Quote from Qwerty, February, 2011
"I still find plenty of new thins to screw up. The increasingly complex idiocy that I can create is proof positive that evolution is real."
If anything, I expect you're misquoting him. It's hard to believe that this day and age anyone could be so ignorant. No, it isn't, this is America, land of the self-esteemed ignorant, home of the narcissistic. (The members of this forum who live outside the U. S. of A. are trying really hard not to LOL.)
Instruction should vary according to the severity of the likely consequences of ignorance. Correction of misinformation should correspond to the likely consequences, political correctness be damned if the likely consequences are severe enough. Your neighbor disseminates misinformation that can easily be lethal to the practioner or any innocent on or near the road. Adamant correction is justified.
Tirebiter, that is an awesome trailer. The solution to your problem of hauling a variety of bikes is repostionable tire chocks. If you are handy, you can make these
much cheaper than you can buy them. With this kit
, you get a chock and all the hardware. Order extra hardware to move the kit to other positions.
I've made my own mounts, nuts welded to angle iron that attach permanently to the frame rails under the bed, in essence, creating additional crossmembers. Drop a bolt through the hole in a chock, through the hole in the floor, and hit it with an air ratchet. On or off in 60 seconds. My brother uses wing bolts--no tools necessary.
If you have 80 pounds of tongue weight on a 400 pound trailer you are kind of pushing the upper limit on tongue weight when empty. On such a small trailer, that is perfectly acceptable.
Add a TW with farkles and fluids, and 80 pounds of hitch weight will be about perfect. Measure tongue weight by blocking up a bathroom scale under the coupler when the trailer frame is level. Be sure to adjust your ball height when hooked to the tow vehicle so the frame is level when towing. It is not unusual to need to adjust ball height for changes in loaded trailer weight. Use a ball mount with a different rise or drop and/or use a ball with a different length shank, as needed. As long as your tongue weight is 10-20% of trailer weight and doesn't exceed hitch or tow vehicle capacities, having the frame level will provide more benefit than dorking with tongue weight.

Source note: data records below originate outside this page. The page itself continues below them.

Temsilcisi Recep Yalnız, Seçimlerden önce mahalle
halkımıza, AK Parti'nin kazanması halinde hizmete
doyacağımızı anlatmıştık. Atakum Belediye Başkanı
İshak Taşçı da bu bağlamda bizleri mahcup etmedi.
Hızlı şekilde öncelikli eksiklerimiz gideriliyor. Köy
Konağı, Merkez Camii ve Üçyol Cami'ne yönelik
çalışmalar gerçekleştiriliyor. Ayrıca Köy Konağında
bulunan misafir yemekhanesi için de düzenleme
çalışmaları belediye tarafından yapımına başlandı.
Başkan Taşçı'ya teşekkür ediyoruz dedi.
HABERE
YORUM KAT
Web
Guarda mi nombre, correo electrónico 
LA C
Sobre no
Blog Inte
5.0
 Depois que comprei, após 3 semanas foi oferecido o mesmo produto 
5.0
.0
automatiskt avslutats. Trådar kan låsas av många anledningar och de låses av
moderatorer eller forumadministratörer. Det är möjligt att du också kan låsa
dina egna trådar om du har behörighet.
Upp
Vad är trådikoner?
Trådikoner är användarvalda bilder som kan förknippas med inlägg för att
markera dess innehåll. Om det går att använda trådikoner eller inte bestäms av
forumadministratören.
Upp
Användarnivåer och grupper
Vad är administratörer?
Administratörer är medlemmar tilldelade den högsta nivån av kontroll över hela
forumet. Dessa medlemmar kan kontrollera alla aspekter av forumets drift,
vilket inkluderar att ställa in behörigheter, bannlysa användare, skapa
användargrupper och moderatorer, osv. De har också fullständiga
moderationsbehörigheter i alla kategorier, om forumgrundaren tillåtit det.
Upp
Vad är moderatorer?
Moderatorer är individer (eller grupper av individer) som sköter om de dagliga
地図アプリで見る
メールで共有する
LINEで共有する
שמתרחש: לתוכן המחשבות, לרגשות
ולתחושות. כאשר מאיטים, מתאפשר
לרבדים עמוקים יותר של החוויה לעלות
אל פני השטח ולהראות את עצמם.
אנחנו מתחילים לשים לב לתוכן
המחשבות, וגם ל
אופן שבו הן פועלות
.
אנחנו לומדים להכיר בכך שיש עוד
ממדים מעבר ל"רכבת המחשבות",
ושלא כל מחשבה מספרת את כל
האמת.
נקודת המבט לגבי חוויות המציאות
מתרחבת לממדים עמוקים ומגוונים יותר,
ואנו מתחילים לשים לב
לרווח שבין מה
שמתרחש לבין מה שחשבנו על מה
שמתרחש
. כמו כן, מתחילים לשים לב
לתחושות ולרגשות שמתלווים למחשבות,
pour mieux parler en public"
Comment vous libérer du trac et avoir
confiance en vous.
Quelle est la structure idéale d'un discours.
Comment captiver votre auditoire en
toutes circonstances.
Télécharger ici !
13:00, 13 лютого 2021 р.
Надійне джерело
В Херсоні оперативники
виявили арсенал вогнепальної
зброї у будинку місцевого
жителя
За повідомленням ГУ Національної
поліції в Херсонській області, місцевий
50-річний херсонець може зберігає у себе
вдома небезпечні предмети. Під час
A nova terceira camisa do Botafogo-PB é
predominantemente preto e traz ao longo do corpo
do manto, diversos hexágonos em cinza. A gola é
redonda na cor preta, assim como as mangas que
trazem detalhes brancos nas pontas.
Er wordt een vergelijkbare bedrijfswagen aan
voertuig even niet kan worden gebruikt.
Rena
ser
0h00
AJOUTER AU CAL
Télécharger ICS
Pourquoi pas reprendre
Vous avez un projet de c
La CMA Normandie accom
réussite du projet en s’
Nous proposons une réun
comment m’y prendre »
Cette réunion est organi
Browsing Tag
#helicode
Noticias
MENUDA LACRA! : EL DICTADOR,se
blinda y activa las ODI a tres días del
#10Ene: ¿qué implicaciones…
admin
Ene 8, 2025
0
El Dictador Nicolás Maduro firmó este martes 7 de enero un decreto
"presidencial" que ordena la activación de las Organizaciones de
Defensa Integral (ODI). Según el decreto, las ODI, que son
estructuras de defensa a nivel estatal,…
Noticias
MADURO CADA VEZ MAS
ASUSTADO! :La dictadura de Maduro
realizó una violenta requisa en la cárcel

A single-axle trailer tilted forward will gain tongue weight and force the wheels to move forward as well as up when hitting a bump, resulting in a harsh ride. The result can impart a jerky feel to the tow vehicle and even small, sharp bumps can force the tires off the pavement. Traction suffers when the tires do not touch the road. The trailer often will not track straight behind the tow vehicle when the tires are in the air and will yank the back end of the tow vehicle around when the tires hit the pavement again. Hit the brakes when the trailer is in the air and it will jacknife in 0.02 second. Also, the springs will not carry load as well, which could result in bottoming out.
A single axle trailer tilted back will lose tongue weight and also reduce spring capacity. The result is a tendency to feel constant drag in the tow vehicle, as if someone was playing with trailer brakes. Also, expect lots of sway, especially on off-camber surfaces and in crosswinds. The ride probably won't be especially jerky unless the springs bottom out, but the tow vehicle simply won't go straight.
A properly set up trailer will not be felt on the road under most circumstances. If you're getting jerked around or constantly correcting steering to keep going straight while towing, something isn't right. I added a piece of angle across the front of my trailer, and made it long enough to see the anber clearance lights mounted on the front in the mirrors. My minivan is a cargo version with no back windows and most of the time the only way I can tell the trailer is back there cruising down the highway is to look for those amber clearance lights.